Document extract
----------
Then we can now attach the data volume as *restoredMysql* to any
container on our stack.

Convoy EBS Setup

Now if you are on a cloud provider, we can use the networked block store
volumes on the cloud in place of or in addition to NFS. You can have the
hosts attach an EBS volume and ensure that the new EBS volumes are
available to the containers. A similar process can be done on Azure and
DigitalOcean. For AWS, I setup my Rancher Agent nodes with the following
userdata, this installs Convoy on my agent nodes on startup.
----------
Data
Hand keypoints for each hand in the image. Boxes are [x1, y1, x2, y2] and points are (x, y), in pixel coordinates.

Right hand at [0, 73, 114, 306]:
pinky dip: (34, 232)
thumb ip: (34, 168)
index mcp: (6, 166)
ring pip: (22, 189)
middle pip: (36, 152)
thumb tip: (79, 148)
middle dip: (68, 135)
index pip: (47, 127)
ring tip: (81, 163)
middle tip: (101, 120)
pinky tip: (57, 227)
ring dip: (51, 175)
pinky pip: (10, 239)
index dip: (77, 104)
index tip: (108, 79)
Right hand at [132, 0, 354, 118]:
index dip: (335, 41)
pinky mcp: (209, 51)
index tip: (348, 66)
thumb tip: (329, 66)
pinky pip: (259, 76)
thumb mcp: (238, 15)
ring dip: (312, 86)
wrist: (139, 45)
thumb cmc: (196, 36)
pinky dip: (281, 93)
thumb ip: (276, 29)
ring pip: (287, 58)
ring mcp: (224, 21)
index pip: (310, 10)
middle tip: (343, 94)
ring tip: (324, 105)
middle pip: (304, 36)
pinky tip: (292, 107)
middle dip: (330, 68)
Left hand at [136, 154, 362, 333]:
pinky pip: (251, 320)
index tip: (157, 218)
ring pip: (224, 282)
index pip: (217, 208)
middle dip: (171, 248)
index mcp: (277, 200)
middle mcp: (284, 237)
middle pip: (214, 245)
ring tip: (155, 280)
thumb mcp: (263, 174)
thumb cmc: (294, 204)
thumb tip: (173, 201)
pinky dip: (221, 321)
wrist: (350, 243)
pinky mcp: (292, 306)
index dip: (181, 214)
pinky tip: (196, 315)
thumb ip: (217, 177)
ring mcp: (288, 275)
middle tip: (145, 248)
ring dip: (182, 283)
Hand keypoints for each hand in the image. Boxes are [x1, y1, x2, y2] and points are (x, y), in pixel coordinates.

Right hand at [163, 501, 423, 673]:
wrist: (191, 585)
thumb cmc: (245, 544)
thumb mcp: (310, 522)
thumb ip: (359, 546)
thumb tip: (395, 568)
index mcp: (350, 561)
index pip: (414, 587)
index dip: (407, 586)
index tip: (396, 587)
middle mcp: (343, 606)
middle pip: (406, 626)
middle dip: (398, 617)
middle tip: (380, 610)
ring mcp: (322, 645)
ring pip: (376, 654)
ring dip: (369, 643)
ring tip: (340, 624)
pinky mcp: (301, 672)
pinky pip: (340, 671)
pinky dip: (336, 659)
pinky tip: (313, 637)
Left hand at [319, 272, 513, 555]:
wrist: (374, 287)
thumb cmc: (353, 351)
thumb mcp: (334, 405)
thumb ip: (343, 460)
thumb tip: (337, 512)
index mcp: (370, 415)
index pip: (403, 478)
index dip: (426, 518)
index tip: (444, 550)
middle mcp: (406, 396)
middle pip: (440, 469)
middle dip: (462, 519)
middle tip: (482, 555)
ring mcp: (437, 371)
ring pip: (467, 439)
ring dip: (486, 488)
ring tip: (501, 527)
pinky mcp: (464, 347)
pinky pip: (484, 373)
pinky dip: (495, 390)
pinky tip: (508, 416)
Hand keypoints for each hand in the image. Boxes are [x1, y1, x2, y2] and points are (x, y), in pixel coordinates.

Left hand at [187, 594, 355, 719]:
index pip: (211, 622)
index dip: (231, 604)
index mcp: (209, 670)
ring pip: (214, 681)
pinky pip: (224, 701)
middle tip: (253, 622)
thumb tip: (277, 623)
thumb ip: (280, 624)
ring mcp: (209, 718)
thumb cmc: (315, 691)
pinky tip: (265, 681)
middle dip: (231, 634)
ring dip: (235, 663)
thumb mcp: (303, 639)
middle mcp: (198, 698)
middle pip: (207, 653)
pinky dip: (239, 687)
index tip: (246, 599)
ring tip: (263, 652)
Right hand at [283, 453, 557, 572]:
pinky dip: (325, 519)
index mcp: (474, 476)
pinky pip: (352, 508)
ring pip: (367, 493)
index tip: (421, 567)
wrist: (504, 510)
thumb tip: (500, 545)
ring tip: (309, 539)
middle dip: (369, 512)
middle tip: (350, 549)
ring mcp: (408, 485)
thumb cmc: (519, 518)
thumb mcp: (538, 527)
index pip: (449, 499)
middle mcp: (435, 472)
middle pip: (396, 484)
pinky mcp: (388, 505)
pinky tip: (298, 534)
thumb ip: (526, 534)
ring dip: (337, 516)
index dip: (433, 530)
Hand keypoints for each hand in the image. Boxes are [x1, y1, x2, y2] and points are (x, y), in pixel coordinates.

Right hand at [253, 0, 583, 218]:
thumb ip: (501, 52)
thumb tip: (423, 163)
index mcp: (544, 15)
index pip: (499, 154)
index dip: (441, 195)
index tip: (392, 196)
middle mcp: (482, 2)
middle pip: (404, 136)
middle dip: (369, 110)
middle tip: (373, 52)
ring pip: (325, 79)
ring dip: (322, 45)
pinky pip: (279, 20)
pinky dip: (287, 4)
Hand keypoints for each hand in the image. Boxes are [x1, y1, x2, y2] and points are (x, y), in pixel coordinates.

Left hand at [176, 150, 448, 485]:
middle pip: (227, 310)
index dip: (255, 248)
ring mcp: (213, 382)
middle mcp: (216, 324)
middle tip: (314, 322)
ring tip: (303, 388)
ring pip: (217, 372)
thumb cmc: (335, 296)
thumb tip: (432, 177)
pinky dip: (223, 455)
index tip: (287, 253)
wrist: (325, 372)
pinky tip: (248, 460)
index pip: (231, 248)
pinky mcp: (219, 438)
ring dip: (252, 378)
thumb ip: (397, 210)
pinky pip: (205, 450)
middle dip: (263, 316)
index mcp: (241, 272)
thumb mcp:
----------
Exercise
Can you write out the Convoy EBS setup text above word for word, beginning at the words "Now if you are" and stopping after "nodes on startup."?

Answer below
Now if you are on a cloud provider, we can use the networked block store
volumes on the cloud in place of or in addition to NFS. You can have the
hosts attach an EBS volume and ensure that the new EBS volumes are
available to the containers. A similar process can be done on Azure and
DigitalOcean. For AWS, I setup my Rancher Agent nodes with the following
userdata, this installs Convoy on my agent nodes on startup.